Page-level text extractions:
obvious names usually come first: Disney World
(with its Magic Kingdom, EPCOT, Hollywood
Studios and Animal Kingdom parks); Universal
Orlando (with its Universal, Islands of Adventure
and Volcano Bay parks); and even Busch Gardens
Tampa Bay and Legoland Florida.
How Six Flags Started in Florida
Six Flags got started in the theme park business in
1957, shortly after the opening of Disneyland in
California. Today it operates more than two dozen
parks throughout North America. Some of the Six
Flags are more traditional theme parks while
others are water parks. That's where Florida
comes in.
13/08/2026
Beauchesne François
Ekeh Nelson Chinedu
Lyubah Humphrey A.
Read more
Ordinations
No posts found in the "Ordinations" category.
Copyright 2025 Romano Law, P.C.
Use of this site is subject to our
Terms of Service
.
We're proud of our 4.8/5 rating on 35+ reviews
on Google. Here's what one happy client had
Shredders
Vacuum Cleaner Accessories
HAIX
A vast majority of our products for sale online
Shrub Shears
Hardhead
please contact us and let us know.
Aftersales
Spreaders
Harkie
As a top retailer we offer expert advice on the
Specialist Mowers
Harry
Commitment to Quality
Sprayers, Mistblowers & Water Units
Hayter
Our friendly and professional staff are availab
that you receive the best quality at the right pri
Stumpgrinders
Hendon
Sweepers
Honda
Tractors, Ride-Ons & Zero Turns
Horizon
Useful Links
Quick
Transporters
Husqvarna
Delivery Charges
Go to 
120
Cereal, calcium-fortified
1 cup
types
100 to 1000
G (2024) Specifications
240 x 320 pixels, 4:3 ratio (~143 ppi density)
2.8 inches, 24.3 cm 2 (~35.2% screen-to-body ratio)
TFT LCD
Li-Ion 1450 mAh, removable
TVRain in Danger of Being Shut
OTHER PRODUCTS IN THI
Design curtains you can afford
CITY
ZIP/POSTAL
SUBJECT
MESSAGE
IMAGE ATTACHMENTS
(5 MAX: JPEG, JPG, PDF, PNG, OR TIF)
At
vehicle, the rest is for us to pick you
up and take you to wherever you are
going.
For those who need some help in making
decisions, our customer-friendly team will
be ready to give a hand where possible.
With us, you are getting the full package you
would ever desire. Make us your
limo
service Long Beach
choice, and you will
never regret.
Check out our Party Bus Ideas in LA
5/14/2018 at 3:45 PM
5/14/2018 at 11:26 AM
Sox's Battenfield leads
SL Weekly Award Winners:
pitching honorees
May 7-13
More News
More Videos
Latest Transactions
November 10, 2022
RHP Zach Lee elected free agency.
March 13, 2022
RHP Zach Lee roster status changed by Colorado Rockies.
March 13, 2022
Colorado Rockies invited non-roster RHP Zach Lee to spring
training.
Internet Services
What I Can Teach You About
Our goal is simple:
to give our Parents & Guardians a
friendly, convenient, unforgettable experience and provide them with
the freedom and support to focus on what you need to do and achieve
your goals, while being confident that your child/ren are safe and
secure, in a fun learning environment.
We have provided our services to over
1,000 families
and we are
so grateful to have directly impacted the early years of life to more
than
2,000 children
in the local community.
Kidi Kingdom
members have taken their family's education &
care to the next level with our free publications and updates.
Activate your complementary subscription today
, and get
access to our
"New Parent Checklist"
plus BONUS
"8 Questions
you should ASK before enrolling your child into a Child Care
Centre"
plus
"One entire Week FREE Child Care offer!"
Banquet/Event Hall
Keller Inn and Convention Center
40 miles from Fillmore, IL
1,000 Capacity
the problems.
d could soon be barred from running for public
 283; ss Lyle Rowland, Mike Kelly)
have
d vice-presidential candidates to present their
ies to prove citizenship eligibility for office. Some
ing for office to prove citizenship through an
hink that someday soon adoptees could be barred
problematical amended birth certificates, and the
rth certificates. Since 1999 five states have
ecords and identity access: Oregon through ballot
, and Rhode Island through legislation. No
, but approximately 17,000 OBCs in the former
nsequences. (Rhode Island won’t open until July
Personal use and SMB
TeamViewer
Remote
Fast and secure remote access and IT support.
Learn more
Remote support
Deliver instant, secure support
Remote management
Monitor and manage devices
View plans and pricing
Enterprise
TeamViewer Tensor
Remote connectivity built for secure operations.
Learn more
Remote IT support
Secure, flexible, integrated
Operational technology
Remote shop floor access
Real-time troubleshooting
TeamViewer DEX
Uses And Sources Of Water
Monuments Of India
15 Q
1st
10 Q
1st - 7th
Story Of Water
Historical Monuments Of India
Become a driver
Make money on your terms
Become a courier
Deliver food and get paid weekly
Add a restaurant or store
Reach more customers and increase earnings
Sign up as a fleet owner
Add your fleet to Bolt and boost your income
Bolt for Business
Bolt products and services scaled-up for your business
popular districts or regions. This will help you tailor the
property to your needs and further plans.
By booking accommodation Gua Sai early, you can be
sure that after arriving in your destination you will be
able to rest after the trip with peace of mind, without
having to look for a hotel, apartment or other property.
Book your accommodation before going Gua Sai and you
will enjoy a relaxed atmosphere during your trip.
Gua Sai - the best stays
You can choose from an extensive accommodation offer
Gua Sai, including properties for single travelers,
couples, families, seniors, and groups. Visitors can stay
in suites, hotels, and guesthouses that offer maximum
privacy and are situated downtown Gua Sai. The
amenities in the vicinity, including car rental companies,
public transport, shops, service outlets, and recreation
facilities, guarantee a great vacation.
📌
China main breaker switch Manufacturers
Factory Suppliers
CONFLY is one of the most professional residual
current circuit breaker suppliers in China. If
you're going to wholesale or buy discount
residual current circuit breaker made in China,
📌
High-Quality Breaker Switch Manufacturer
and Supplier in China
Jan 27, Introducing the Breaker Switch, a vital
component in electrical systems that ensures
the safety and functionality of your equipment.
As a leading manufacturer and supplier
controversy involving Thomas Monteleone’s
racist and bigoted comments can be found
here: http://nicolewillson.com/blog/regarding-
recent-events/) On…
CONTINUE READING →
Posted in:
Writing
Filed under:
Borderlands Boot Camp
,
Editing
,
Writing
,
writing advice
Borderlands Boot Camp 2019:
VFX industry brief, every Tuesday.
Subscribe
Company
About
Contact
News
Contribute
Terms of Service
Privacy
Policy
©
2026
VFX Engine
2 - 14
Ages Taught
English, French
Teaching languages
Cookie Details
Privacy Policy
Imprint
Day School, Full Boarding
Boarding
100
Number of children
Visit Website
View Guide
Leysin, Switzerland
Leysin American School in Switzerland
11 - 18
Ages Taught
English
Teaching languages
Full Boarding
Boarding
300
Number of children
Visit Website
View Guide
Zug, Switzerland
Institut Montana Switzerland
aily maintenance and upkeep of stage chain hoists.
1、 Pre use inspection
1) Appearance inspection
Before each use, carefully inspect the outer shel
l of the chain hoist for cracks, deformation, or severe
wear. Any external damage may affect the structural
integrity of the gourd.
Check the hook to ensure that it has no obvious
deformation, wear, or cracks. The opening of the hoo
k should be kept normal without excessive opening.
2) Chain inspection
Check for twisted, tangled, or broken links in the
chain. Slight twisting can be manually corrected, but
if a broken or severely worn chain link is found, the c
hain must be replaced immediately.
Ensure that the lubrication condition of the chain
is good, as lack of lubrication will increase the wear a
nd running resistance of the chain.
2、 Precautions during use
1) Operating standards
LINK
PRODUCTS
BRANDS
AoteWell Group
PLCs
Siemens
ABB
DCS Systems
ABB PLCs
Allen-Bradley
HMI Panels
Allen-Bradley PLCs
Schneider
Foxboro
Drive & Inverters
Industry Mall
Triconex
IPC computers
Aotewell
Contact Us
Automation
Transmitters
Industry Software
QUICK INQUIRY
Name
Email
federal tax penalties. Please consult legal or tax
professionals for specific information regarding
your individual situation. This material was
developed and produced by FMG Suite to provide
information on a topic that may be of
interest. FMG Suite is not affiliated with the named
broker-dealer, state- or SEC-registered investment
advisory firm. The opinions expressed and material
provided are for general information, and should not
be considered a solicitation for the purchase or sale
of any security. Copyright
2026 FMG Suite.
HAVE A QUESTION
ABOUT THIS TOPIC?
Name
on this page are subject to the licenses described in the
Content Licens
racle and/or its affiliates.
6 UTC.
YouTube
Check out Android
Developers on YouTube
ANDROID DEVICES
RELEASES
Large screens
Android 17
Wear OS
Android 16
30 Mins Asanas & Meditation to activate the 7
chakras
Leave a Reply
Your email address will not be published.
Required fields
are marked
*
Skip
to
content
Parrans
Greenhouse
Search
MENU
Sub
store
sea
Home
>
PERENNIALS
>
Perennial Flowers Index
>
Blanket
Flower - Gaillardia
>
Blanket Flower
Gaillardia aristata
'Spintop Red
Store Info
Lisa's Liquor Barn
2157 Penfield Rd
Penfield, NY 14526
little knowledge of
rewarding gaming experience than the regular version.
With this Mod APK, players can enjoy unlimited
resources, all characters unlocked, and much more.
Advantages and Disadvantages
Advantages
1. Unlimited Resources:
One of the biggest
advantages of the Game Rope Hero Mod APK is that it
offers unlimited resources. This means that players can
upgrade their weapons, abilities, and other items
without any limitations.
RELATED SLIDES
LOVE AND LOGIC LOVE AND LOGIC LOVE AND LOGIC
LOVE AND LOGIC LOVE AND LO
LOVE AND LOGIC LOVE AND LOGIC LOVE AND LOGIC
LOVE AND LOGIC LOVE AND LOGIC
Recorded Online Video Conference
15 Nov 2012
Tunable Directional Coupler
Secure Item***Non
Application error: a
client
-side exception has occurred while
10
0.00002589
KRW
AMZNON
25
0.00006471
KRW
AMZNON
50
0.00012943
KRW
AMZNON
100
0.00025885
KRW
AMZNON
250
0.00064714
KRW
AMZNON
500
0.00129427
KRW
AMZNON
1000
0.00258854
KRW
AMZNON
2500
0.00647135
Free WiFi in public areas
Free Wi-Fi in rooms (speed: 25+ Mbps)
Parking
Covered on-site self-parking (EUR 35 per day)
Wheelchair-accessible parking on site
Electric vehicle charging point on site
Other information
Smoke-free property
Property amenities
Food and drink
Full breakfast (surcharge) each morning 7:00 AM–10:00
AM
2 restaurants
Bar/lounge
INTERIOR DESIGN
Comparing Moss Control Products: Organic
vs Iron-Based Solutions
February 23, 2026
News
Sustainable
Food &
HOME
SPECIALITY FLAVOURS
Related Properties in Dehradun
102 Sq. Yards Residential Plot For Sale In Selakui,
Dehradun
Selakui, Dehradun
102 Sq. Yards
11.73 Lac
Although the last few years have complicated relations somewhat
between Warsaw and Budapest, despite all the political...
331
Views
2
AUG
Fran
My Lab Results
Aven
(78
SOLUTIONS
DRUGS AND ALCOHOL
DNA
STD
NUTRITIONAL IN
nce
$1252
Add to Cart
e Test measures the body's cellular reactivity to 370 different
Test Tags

Requirement => Check each line of the data above for the word "TeamViewer" and copy the ones where it is found.

Answer section =>
TeamViewer
TeamViewer Tensor
TeamViewer DEX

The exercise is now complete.